Problems ->
A. Reproduce the part of the OSIRIS-REx article starting with "NASA’s University of" and going on through "of the mission.".
B. Using the OSIRIS-REx article, decide whether each statement agrees with it, and answer yes or no with the exact words that settle it: (i) The OSIRIS-REx mission is led by the University of Arizona. (ii) Dante Lauretta is the NASA Administrator. (iii) The mission team sent commands on Oct. 28 to close the capsule.
C. Resume the OSIRIS-REx article on the Bennu sample, continuing on from its final sentence.

── Source text ──

OSIRIS-REx successfully stows sample of asteroid Bennu

OSIRIS-REx successfully stows sample of asteroid Bennu
Taken on Oct. 28 by NASA’s OSIRIS-REx spacecraft, this image shows the collector head after it was separated from the Touch-And-Go Sample Acquisition Mechanism arm. The collector head is secured onto the capture ring in the Sample Return Capsule. Credit: NASA/Goddard/University of Arizona/Lockheed Martin

NASA’s University of Arizona-led OSIRIS-REx mission has successfully stowed the spacecraft’s Sample Return Capsule and its abundant sample of asteroid Bennu. On Oct. 28, the mission team sent commands to the spacecraft, instructing it to close the capsule—marking the end of one of the most challenging phases of the mission.


“I’m very thankful that our team worked so hard to get this sample stowed as quickly as they did,” said Dante Lauretta, OSIRIS-REx principal investigator and a professor planetary sciences at the University of Arizona. “Now, we can look forward to receiving the sample here on Earth and opening up that capsule.”

“This achievement by OSIRIS-REx on behalf of NASA and the world has lifted our vision to the higher things we can achieve together, as teams and nations,” said NASA Administrator Jim Bridenstine. “Together, a team comprising industry, academia and international partners, and a talented and diverse team of NASA employees with all types of expertise, has put us on course to vastly increase our collection on Earth of samples from space. Samples like this are going to transform what we know about our universe and ourselves, which is at the base of all NASA’s endeavors.”

───
── Given data ──

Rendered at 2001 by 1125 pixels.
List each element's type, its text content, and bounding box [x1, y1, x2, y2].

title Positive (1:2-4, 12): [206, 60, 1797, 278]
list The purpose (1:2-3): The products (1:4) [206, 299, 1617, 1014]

───

Answers per task ->
A.
NASA’s University of Arizona-led OSIRIS-REx mission has successfully stowed the spacecraft’s Sample Return Capsule and its abundant sample of asteroid Bennu. On Oct. 28, the mission team sent commands to the spacecraft, instructing it to close the capsule—marking the end of one of the most challenging phases of the mission.

B.
(i) Yes: "NASA’s University of Arizona-led OSIRIS-REx mission"
(ii) No: "Dante Lauretta, OSIRIS-REx principal investigator and a professor planetary sciences at the University of Arizona" and "said NASA Administrator Jim Bridenstine"
(iii) Yes: "On Oct. 28, the mission team sent commands to the spacecraft, instructing it to close the capsule"

C.
The mission team spent two days working around the clock to carry out the stowage procedure, with preparations for the stowage event beginning Oct. 24. The process to stow the sample is unique compared to other spacecraft operations and required the team’s continuous oversight and input over the two-day period. For the spacecraft to proceed with each step in the stowage sequence, the team had to assess images and telemetry from the previous step to confirm the operation was successful and the spacecraft was ready to continue. Given that OSIRIS-REx is currently more than 205 million miles from Earth, this required the team to also work with a greater than 18.5-minute time delay for signals traveling in each direction.

Throughout the process, the OSIRIS-REx team continually assessed the Touch-And-Go Sample Acquisition Mechanism’s wrist alignment to ensure the collector head was being placed properly into the Sample Return Capsule. Additionally, the team inspected images to observe any material escaping from the collector head to confirm that no particles would hinder the stowage process. StowCam images of the stowage sequence show that a few particles escaped during the stowage procedure, but the team is confident that a plentiful amount of material remains inside of the head.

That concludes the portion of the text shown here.